Wie Cranach zu der auch von den Humanisten so gerühmten Naturnähe in seinen Gemälden gelangt, fragt Nils Büttner. Er erläutert, damit stehe die Beobachtung, dass Cranachs Gemälde eher einem gestalterischen Ideal verpflichtet sind als der Abbildung konkreter Orte, keineswegs im Widerspruch. Cranach ging es um die auch in den gezeigten Details wirksame Dominanz des Typischen über das Individuelle, während wir heute eine Landschaftswiedergabe als genau erleben, wenn gerade die individuellen Züge eines spezifischen Stücks gesehener Natur hervortreten. Zu Zeiten Cranachs waren bei der allegorischen Betrachtung der Natur durchaus unterschiedliche Lesarten möglich und auch erwünscht. Mit der Rolle der Naturwissenschaften in der Renaissance beschäftigt sich Dominic Olariu in seinem Beitrag.
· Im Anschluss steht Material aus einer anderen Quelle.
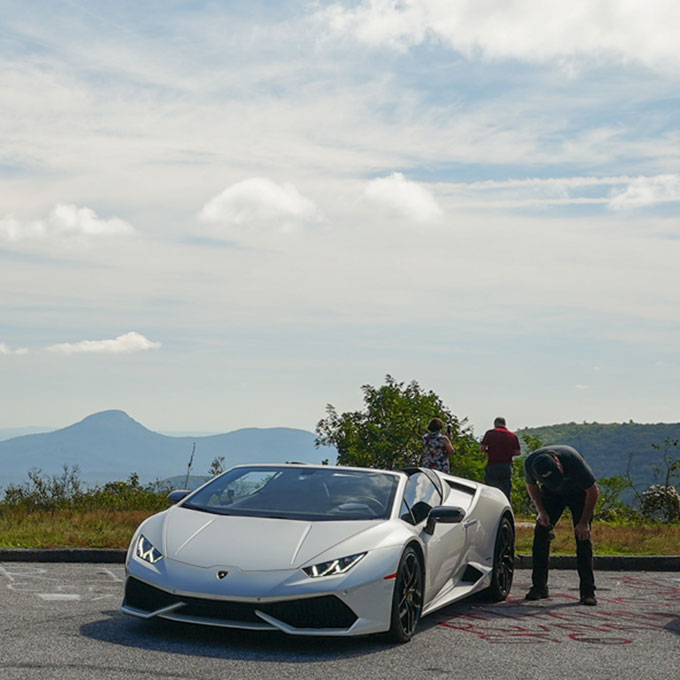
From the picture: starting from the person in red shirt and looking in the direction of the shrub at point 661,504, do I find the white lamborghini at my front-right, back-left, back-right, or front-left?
back-right

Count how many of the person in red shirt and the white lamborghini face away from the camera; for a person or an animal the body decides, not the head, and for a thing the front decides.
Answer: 1

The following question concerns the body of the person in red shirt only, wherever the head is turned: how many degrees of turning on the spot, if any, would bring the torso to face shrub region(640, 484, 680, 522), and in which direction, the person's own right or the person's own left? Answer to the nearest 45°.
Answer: approximately 45° to the person's own right

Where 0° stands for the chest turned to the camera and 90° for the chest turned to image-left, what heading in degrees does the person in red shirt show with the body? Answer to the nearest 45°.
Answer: approximately 180°

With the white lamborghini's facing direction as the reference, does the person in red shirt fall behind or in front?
behind

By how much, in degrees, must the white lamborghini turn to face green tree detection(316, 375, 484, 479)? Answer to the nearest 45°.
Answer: approximately 135° to its right

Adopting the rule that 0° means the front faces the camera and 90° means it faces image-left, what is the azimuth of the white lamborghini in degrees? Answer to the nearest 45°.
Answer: approximately 45°

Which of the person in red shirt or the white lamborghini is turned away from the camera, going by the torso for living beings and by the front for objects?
the person in red shirt

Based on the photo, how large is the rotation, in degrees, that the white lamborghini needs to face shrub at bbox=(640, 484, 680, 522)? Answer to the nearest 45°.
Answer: approximately 180°

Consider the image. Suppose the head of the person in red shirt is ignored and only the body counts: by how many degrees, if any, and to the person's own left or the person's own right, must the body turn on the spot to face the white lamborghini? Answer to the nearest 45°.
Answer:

Er zeigt, wie bei der Visualisierung von Naturalia gerade bildende Künstler – so auch Cranach – eine führende Stellung in der Wissensvermittlung einnahmen. Schließlich verweisen Peter Morass und Michael Thalinger aus naturwissenschaftlicher Sicht auf einige prägnante Besonderheiten der Tier- und Pflanzenwelt in ausgewählten Arbeiten Cranachs und leisten damit eine wesentliche Interpretationshilfe. Im Anhang werden eine Kurzbiografie des „Naturmalers“ Cranach, die Liste der ausgestellten Objekte und eine Auswahlbibliografie angeführt.
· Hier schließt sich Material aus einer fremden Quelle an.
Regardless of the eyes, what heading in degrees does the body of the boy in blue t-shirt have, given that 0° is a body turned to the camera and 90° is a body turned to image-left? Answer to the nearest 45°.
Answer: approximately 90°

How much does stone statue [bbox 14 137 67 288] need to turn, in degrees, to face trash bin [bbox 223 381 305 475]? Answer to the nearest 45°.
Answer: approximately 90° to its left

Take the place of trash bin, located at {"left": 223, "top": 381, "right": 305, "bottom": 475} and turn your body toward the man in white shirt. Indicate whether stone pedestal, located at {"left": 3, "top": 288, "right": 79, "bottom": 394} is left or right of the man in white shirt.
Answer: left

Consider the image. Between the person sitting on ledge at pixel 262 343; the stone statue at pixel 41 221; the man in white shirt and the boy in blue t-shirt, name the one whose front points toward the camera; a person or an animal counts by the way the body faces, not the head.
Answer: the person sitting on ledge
Welche Erkenntnisse vermitteln Ausstellung und diese so bedeutsame Publikation? Zum einen wirkt bei Cranach die Symbolik des Mittelalters weiter, in der jedes Tier, jede Pflanze eine geheime Bedeutung hat. Zum anderen offenbart sich bei ihm ein neuer Realismus, der im Kontext der noch jungen Naturwissenschaften seinen Ort findet. Cranach war nicht nur der Maler der Reformation, der Bildgeber Luthers, er war auch der „Naturmaler“, der an der Schwelle vom Mittelalter zur Neuzeit das neue Interesse an Welt und Landschaft bediente, indem er zahlreiche Naturdetails zur Darstellung brachte. Es lag ihm weniger an einer klaren, räumlichen Ausdehnung der Natur als vielmehr an einer den Deutungsradius weit ausschreitenden Verbindung von Figur und Landschaft. Dem Verlangen nach Erkenntnis noch unbegriffener Zusammenhänge konnte eine solche Bildauffassung in besonders wirksamer Weise dienen.